I wanted the people around me to challenge everything that I thought. “Why do governments do XYZ, why should corporations be run this way, who stands to benefit from the economic activity that we do?” I was 22 years old. There were lots of things that I hadn’t formulated an opinion on back then. I was hoping to meet a highly dynamic group of people, in a neutral political climate, where I could form my worldview. That’s exactly what happened to me at the HEC Paris MBA.

Has the MBA changed you as much as you had hoped?

One of my first experiences in the program was listening to the CEO of Netflix, who came to campus to talk about the future of the company. He was talking about aspects of business that I hadn’t even considered before. The entire experience has been like that. Every professor has forced me to question what I thought was possible. I think one of the best decisions I made was not choosing a school that has a strong reputation regarding one industry or one function because there’s so much to explore here.

I’ll use Professor Ghez’s Managerial Economics class as an example. He has a unique worldview on consumption and the changes we can expect. I admit I was a bit scared at first, because he was telling us that if you don’t run twice as fast, then you’ll be lost. But then he also tells you how to run twice as fast.

It would be very difficult to pick out any one aspect of my personality and say, “this wasn’t changed.” My political views, my social views, everything–something at HEC Paris has created a change.

You came to the MBA determined to go into consulting.

For me, the attraction to consulting was that I am at an early stage of my career, and I want exposure to lots of different things. So yes, I was case cracking from my second month on campus.  Whiteshield Partners came recruiting early on, in October. I ended up getting a summer internship with them doing public-policy consulting in Dubai. The impact I had working with governments to help shape their COVID-19 response strategy was eye-opening, and I was glad I was able to do public service. But I realized that I would rather stay in Europe and build my career in another way.

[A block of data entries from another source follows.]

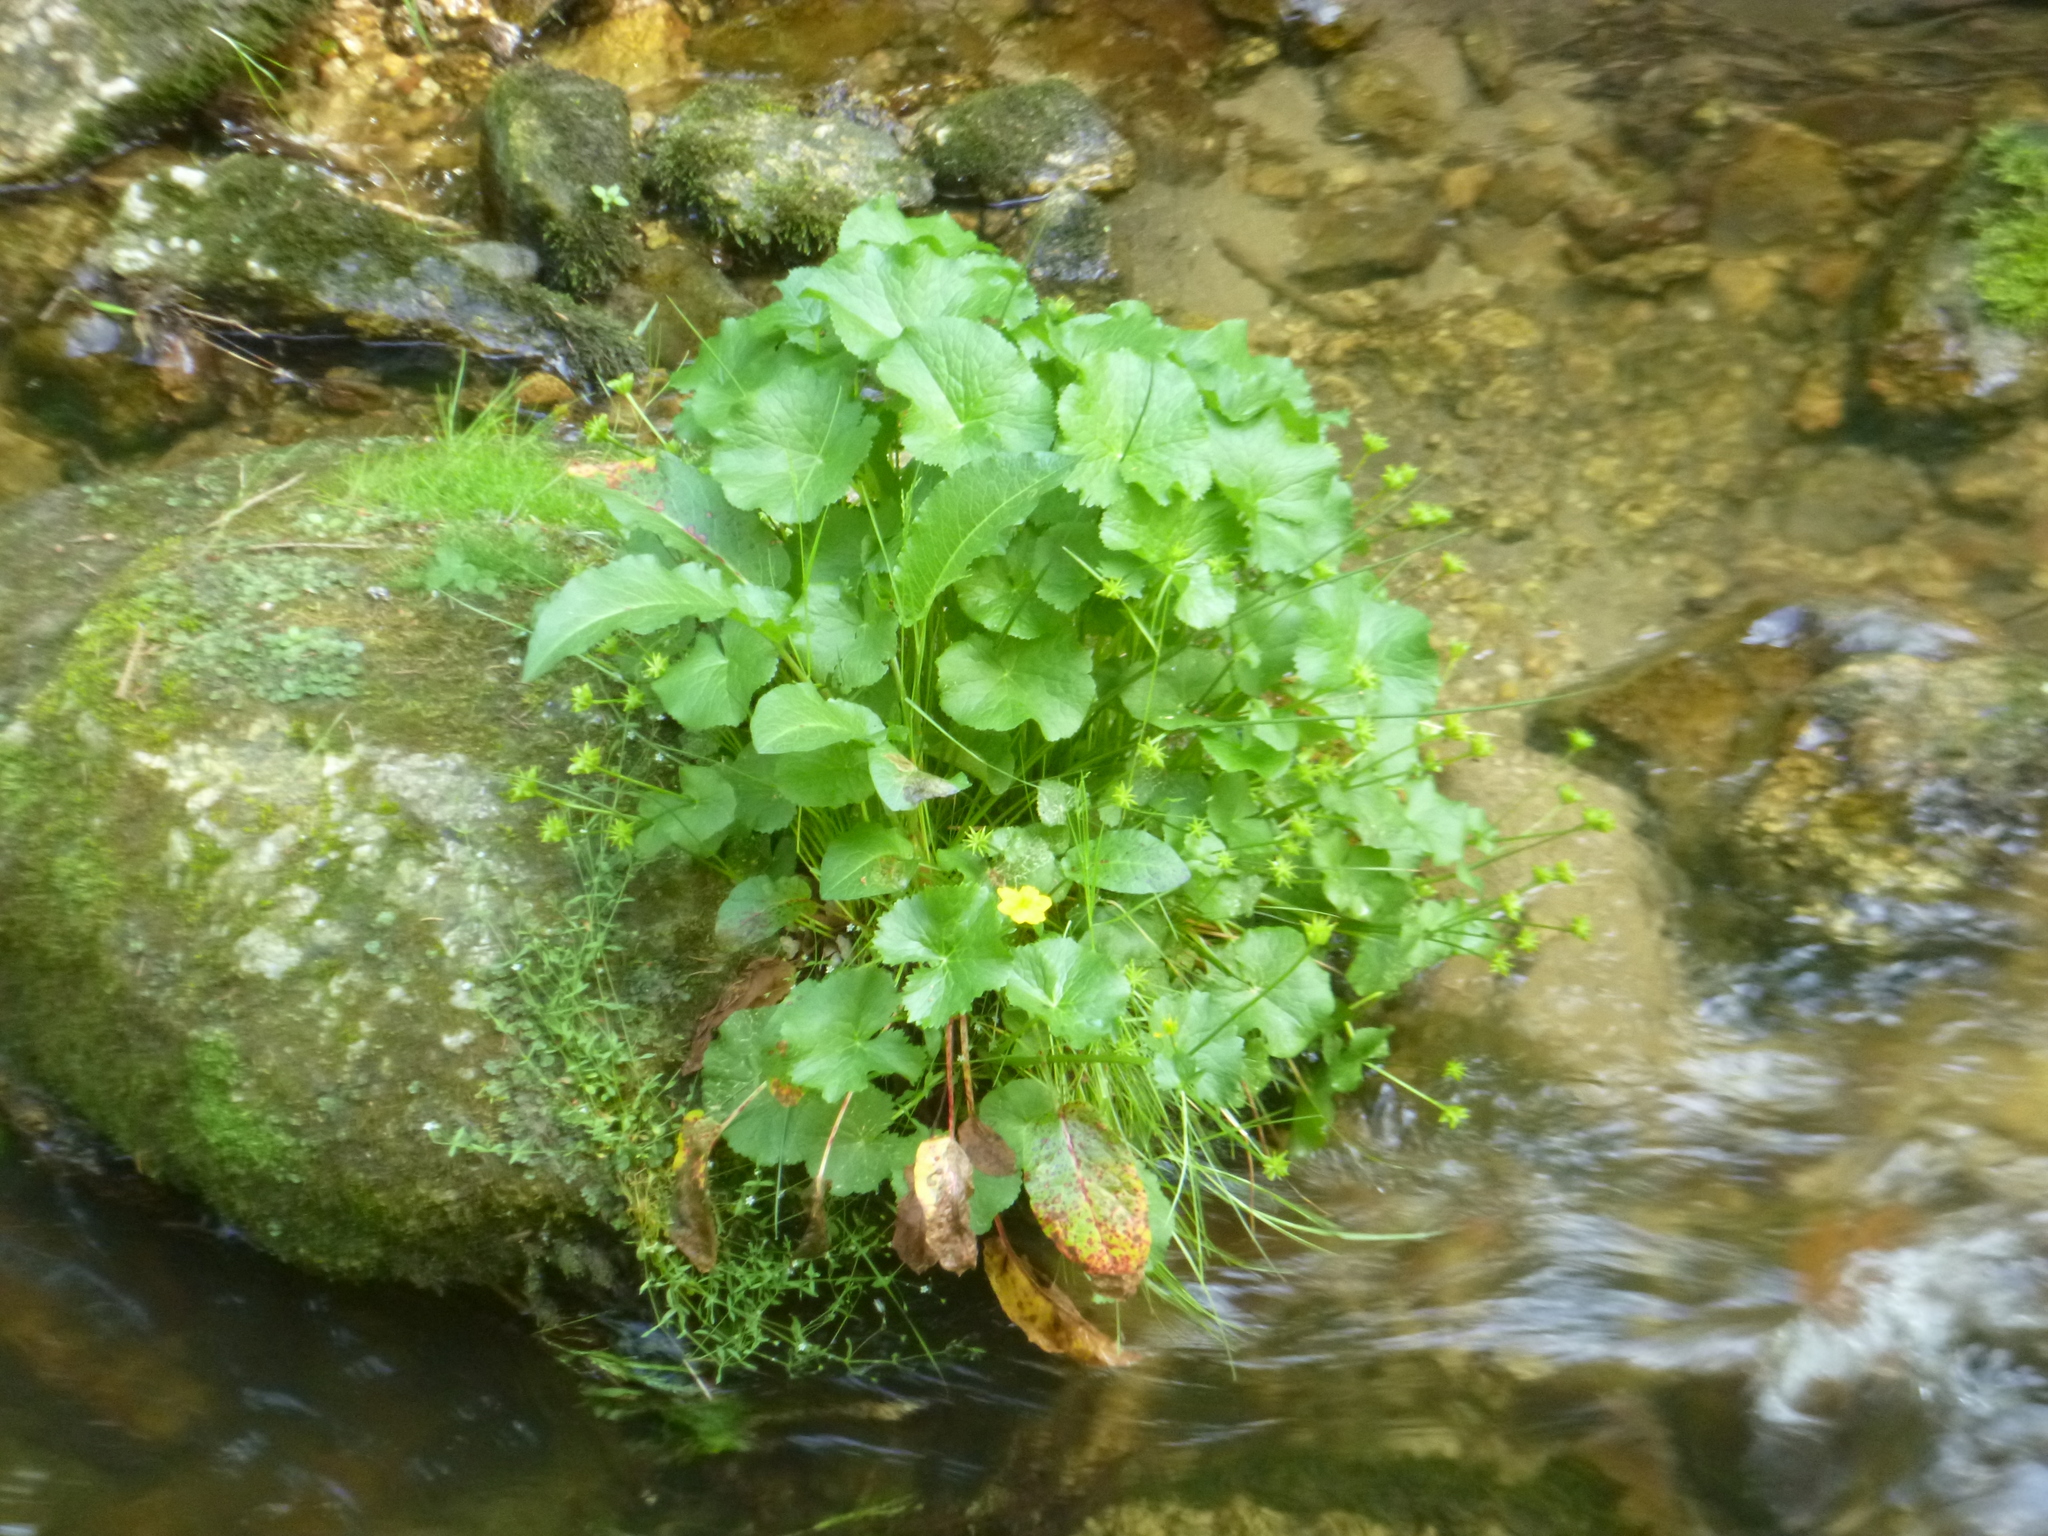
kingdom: Plantae
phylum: Tracheophyta
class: Magnoliopsida
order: Ranunculales
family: Ranunculaceae
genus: Caltha
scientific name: Caltha palustris
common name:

How did you secure the offer at Amazon?

I served on the board of HEConnect, where I started a mentorship program for experienced students (mostly MBAs & EMBAs) to mentor HEC’s pre-experience Grande Ecole students. My mentee was Camilla Zappala, whom I’m incredibly proud of. She was an intern at Amazon, and is now interning at Google. At the end of her Amazon internship, her manager  told her he was looking for a more experienced person to join their team, someone who was “just like her” – and she connected us. I spoke to her manager and he asked me to apply for the position. And they ended up making me an offer. I’m incredibly excited to say that I’ll be joining them in their Luxembourg office in August.